## What you should do
Looking at the data below, count the lines that contain the string "could". Write only the total.

-.-.-

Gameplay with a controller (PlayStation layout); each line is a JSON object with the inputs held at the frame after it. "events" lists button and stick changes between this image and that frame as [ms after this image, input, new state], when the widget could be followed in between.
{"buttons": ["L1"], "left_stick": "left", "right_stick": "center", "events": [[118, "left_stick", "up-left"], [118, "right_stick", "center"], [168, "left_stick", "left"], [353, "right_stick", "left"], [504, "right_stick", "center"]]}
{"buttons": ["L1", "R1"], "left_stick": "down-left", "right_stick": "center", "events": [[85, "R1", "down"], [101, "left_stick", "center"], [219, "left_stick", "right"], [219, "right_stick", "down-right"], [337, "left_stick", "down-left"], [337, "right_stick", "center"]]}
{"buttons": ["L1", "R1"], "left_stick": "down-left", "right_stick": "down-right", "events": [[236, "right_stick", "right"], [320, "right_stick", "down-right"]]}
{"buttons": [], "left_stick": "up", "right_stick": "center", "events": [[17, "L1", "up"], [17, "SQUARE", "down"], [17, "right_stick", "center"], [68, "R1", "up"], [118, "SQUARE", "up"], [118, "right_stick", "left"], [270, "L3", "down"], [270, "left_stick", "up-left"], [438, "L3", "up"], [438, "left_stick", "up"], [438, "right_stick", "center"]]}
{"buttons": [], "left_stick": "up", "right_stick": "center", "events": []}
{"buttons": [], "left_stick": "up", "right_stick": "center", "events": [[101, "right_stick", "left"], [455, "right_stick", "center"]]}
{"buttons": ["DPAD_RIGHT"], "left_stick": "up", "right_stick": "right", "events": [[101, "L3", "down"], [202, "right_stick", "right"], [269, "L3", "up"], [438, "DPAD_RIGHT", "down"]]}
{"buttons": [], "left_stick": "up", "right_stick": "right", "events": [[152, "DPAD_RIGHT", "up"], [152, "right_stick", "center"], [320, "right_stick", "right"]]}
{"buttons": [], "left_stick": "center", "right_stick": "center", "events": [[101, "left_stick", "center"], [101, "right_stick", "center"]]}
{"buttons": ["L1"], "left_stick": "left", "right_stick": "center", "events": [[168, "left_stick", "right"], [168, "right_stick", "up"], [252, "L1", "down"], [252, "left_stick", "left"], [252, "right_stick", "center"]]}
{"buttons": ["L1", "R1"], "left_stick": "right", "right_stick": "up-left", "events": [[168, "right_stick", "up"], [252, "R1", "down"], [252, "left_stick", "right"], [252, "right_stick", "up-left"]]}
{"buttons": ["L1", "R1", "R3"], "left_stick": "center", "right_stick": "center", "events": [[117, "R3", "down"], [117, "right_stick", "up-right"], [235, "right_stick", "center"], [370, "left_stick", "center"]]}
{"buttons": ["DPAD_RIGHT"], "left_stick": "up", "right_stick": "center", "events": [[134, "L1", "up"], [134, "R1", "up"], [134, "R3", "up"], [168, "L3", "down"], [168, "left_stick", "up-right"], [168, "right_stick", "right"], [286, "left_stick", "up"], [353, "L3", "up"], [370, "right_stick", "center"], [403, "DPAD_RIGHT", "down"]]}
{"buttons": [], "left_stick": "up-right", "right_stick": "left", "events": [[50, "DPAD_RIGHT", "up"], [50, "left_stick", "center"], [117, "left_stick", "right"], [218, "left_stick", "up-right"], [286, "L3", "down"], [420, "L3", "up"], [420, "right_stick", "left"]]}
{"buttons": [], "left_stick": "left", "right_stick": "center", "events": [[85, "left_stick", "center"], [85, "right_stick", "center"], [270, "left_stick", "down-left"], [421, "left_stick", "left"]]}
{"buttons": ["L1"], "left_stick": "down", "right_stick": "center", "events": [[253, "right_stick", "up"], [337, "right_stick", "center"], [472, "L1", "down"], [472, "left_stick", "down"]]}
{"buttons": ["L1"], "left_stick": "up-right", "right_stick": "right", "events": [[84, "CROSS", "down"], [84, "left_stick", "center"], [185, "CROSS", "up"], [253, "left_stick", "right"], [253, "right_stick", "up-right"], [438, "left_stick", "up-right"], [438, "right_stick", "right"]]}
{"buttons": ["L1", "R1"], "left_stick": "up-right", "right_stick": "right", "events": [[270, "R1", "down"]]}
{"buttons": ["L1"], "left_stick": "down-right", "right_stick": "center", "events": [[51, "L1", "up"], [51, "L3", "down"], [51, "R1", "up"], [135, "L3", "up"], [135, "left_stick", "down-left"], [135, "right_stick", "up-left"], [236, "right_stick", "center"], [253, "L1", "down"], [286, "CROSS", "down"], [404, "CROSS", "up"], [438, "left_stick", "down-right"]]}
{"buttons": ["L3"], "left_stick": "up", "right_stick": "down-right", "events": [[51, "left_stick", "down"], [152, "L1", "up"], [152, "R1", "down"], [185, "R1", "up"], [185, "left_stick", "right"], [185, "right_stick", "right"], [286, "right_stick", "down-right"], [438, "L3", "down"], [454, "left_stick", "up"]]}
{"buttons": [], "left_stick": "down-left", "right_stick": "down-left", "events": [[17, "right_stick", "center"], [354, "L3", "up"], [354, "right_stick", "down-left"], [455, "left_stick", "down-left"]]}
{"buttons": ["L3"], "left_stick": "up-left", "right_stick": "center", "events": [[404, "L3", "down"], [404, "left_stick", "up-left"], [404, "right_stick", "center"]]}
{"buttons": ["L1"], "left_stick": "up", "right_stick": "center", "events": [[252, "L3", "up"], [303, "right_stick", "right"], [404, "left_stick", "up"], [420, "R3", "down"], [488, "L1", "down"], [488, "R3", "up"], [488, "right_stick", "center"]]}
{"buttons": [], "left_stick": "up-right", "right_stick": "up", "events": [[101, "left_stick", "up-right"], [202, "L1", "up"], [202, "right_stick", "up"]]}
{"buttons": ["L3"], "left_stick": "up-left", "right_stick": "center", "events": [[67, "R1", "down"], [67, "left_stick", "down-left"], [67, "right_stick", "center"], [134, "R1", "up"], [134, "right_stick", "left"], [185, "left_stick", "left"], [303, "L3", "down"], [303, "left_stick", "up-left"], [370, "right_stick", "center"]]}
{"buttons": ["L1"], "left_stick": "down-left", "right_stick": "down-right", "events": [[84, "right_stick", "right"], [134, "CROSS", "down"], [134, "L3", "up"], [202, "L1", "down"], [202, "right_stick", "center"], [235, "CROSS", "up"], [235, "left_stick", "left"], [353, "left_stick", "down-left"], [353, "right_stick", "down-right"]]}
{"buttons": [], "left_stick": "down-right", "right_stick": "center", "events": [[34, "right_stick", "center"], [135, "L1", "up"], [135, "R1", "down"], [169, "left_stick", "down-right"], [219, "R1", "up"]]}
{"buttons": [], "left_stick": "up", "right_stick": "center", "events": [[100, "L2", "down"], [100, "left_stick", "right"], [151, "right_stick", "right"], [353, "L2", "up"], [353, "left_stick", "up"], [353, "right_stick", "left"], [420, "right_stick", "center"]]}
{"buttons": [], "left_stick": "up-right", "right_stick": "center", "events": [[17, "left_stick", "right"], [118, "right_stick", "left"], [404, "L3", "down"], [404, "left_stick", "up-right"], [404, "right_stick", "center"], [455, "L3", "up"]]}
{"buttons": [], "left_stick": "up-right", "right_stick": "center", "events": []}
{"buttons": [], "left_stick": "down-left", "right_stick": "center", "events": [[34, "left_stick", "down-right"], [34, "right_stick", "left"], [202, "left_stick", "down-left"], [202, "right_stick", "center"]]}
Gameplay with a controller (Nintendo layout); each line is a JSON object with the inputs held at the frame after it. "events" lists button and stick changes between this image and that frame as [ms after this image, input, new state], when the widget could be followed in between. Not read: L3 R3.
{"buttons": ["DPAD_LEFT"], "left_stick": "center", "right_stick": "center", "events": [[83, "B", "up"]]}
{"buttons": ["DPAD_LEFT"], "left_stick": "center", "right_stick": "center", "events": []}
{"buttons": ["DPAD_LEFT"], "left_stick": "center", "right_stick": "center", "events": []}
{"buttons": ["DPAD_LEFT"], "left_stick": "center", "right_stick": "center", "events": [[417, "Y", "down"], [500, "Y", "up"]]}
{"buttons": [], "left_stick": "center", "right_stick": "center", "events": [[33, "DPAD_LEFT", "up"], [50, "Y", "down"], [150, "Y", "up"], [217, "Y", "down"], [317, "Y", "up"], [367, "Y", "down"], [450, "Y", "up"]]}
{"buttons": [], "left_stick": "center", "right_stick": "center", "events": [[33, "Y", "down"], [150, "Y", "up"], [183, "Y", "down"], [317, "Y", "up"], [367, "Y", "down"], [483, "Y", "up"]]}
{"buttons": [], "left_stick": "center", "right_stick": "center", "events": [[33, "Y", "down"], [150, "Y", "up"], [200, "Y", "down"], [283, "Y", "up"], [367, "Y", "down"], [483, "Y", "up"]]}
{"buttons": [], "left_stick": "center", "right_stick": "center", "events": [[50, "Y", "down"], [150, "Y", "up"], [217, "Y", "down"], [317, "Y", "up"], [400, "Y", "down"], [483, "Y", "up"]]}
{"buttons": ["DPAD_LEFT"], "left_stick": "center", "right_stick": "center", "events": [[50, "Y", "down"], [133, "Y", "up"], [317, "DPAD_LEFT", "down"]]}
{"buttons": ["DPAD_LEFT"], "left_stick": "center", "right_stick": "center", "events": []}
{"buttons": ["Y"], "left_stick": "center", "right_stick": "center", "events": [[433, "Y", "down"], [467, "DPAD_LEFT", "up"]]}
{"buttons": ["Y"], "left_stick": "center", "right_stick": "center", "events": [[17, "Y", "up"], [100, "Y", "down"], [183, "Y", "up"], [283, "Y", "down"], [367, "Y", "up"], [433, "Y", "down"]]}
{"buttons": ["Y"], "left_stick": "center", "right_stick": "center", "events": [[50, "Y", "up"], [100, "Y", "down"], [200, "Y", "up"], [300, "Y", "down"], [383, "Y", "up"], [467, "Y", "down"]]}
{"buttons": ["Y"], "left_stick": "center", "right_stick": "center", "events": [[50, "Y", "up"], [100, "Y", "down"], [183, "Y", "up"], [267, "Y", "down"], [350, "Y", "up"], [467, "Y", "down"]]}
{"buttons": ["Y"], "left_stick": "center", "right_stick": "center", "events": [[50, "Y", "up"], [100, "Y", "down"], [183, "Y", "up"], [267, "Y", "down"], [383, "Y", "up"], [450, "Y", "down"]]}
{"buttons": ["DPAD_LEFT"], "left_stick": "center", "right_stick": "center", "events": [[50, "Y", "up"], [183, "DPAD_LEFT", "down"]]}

-.-.-

## Completed exercise
2